By : |August 30, 2000 0

A major new high-tech alliance between computer makers and the Linux
community was announced in Silicon Valley this week. The group will aim to
unseat Sun Microsystems’ Solaris operating system as the networking OS of
choice in the Internet and enterprise computing markets.

The group is spearheaded by hardware vendors, Intel, Hewlett-Packard, IBM,
Silicon Graphics, Dell Computer and Japan’s NEC. They are teaming up with the
leading companies in the Linux community; Caldera Systems, Linuxcare, LynuxWorks,
Red Hat, SuSE Linux, TurboLinux and VA Linux Systems.

The funding for the so-called "Open Source Development Lab" will
come mostly from the hardware companies. They have pledged millions of dollars
and equipment to finance the center.


Researchers will work on making improvements to the Linux kernel to increase
its ability to manage large enterprise networks. To date, Linux has been
utilized mostly in the small and medium-size companies. "Linux has to be
industrial strength,” said Intel software group manager Will Swope.

Another key function of the Linux lab will be to encourage and assist
software developers to port their Unix and Windows applications to the Linux
platform. Currently, the performance of applications can vary from one Linux
implementation to the next. "Customers want to know how software has been
validated, what types of platforms have been run. There’s just not any easy way
in this market to do that now,” Swope said.

Currently, many companies independently create specialized Linux products and
services. The development center will help coordinate projects among Linux
programmers and give them access to high-end equipment to develop advanced
systems and applications. Development of a full set of electronic-business
programs for Linux could further speed the system’s adoption.

The Linux lab, to be located near Portland, Oregon, will open its doors this
fall. Three more labs are expected to be added by June next year.
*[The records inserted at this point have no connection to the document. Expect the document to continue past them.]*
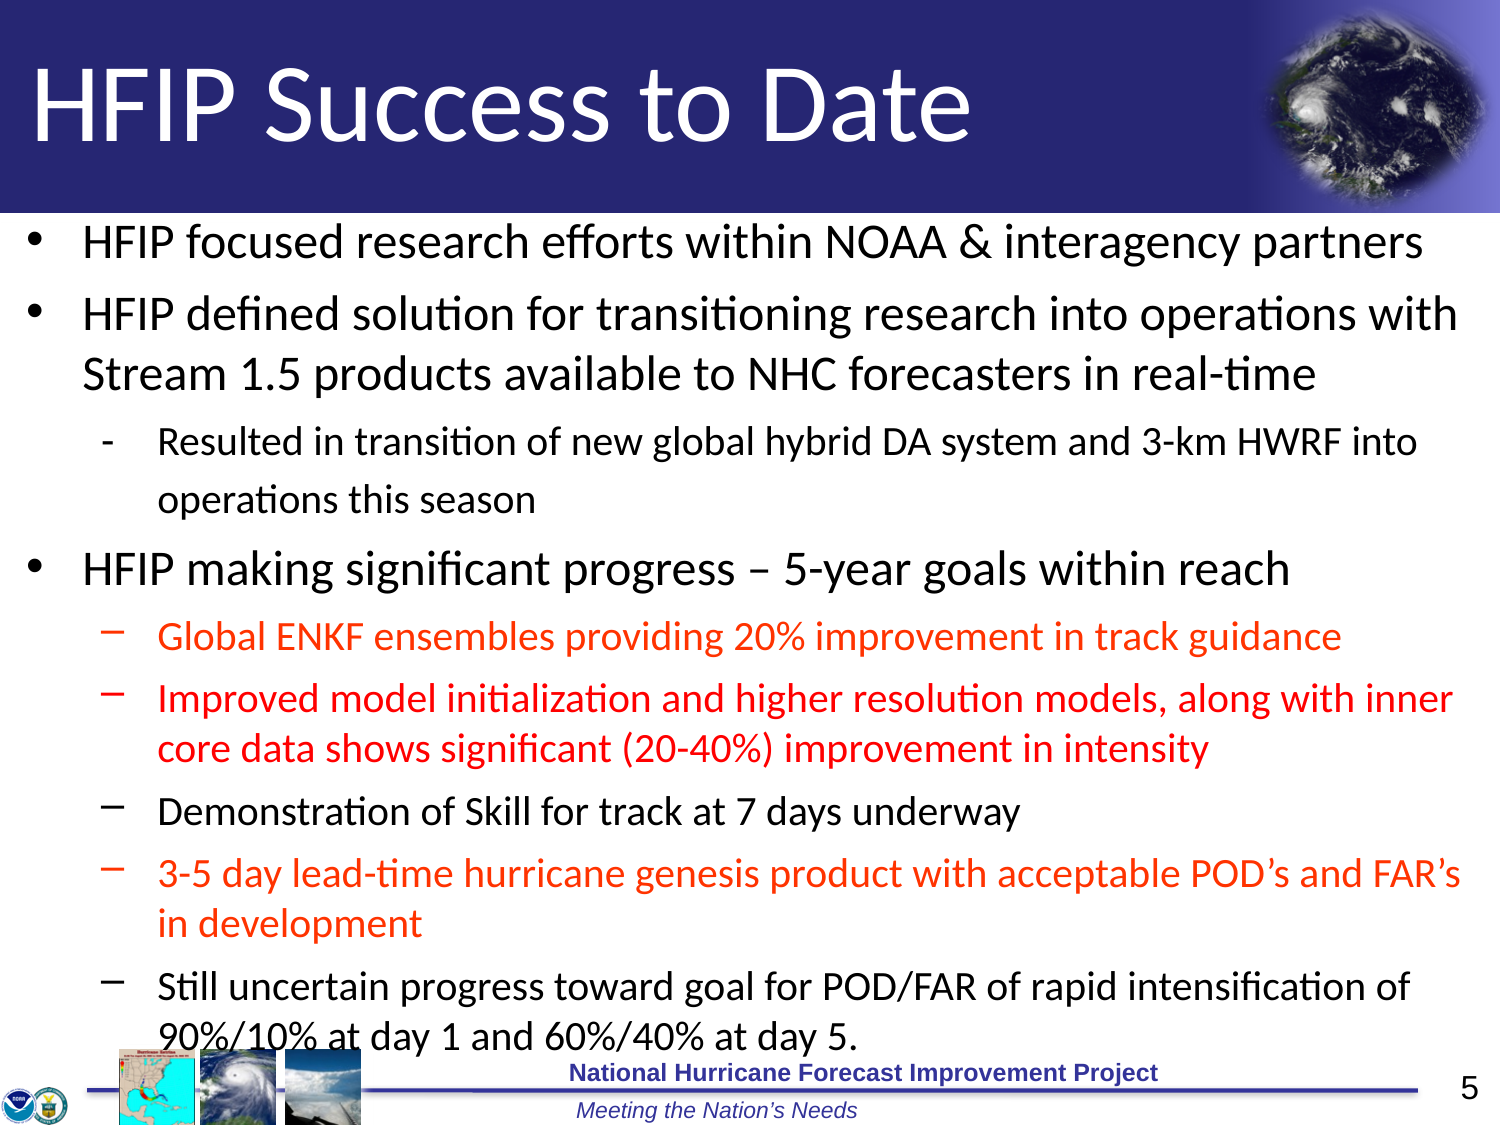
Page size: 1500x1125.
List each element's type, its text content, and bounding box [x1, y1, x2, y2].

picture [285, 1066, 361, 1125]
title HFIP Success to Date [0, 0, 1351, 215]
text_box HFIP focused research efforts within NOAA & interagency partners HFIP defined solution for transitioning research into operations with Stream 1.5 products available to NHC forecasters in real-time Resulted in transition of new global hybrid DA system and 3-km HWRF into operations this season HFIP making significant progress – 5-year goals within reach Global ENKF ensembles providing 20% improvement in track guidance Improved model initialization and higher resolution models, along with inner core data shows significant (20-40%) improvement in intensity Demonstration of Skill for track at 7 days underway 3-5 day lead-time hurricane genesis product with acceptable POD’s and FAR’s in development Still uncertain progress toward goal for POD/FAR of rapid intensification of 90%/10% at day 1 and 60%/40% at day 5. [11, 200, 1488, 1066]
picture [0, 1087, 68, 1125]
picture [200, 1066, 276, 1125]
picture [119, 1066, 195, 1125]
picture [1351, 25, 1472, 193]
Rather than starting on new Linux development projects, the lab’s work will
focus on speeding up the work on existing programs. Board members for the lab
will come from sponsor companies, and from among open-source advocates. An
independent executive director will implement policy, make funding decisions and
help select projects. Already, Linux is projected by research firm IDC to be the
fastest-growing operating system for servers, based on new unit shipments, from
now through 2004, accounting for nearly half of new server installations in
2004. Windows 2000 will remain the most popular overall and Sun’s Solaris will
continue to dominate the high-end.

A major opportunity for Linux, however, may appear in the high-end in direct
competition with Solaris. But Linux will have to make significant kernel
improvements. While ultra reliable in small and medium-size implementation, the
software cannot compete effectively with Unix on the high-end. Since the Linux
kernel is based on Unix, an intense development effort could bring Linux’s
stability en par with Solaris.

The hardware companies are strongly motivated to make Linux succeed. Although
they have to write off any chance of making money from the OS, they are
currently facing an uphill battle in competing with Sun using their own
proprietary Unix software systems. Others, like Dell are using Linux to enter
segments of the server market previously closed to them.